Wednesday, September 13, 2006

Estival

My estival reading has covered the ground from cadavers to turn of the century Viennese socialites; it has been a very diverse diversion.

"In Arabia there are men 70 to 80 years old who are willing to give their bodies to save others. The subject does not eat food, he only baths and partakes of honey. After a month he only excretes honey (the urine and feces are entirley honey) and death follows. His fellow men place him in a stone coffin full of honey in which he macerates. The date is put upon the coffin giving the year and month. After a hundred years the seals are removed.

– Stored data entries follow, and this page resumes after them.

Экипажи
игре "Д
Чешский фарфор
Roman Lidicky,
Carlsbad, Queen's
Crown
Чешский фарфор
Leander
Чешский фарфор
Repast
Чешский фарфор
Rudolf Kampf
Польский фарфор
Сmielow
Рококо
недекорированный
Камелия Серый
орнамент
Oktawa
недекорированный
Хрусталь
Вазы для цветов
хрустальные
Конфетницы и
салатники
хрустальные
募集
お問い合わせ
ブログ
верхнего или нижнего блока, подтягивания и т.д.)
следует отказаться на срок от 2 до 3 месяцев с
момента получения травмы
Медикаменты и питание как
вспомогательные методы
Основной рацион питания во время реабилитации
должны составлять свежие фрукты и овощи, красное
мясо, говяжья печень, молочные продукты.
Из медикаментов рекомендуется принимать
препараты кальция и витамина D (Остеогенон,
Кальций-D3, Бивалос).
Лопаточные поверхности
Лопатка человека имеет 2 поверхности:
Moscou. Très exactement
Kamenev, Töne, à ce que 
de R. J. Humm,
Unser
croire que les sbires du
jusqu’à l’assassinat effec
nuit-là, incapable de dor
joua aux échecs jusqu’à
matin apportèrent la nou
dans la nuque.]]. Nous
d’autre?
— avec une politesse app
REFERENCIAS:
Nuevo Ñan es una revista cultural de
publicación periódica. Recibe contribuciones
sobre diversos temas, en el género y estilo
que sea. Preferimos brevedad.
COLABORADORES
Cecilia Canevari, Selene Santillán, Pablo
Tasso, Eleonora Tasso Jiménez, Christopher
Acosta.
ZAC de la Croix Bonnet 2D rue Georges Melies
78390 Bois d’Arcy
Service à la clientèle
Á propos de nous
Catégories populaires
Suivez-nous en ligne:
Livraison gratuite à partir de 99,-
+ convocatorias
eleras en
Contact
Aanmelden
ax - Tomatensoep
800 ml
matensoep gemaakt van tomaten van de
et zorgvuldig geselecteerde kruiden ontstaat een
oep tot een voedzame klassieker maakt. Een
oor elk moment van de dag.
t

A confection is formed which is used for the treatment of broken bones and wounded limbs. A small amount taken internaly will immediately cure all complaints. (Chinese Materia Medica, 1597 compilation from Li Shih-Chen)

from
Mary Roach -Stiff: The Curious Lives of Human Cadavers

Stiff, hands down, is the most entertaining book I've read this summer. It covers the usual cadaver info: like car crash tests down with cadavers, or the University of Tennessee lab of decomposing cadavers (for forensic studies). But it also goes into the morbid history of head transplants- which includes sories of two headed dogs and the attempts to revitalize guillotine victims' heads.
I was laughing out loud at Roach's antics in uncovering a newspaper story (rumor). She travels to China to track down a crematorium, where, supposedly a worker there cut off the buttocks of dead people and sold the cheeks to a local restaurant. The next to last chapter is the strangest, it presents the newest ways to dispose of your dead body. You can either compost or disintergrate your tissues. I won't give it away in case you want to read it for yourself. Roach writes in a witty, casual way which allows all these strange stories to be very easily digestible.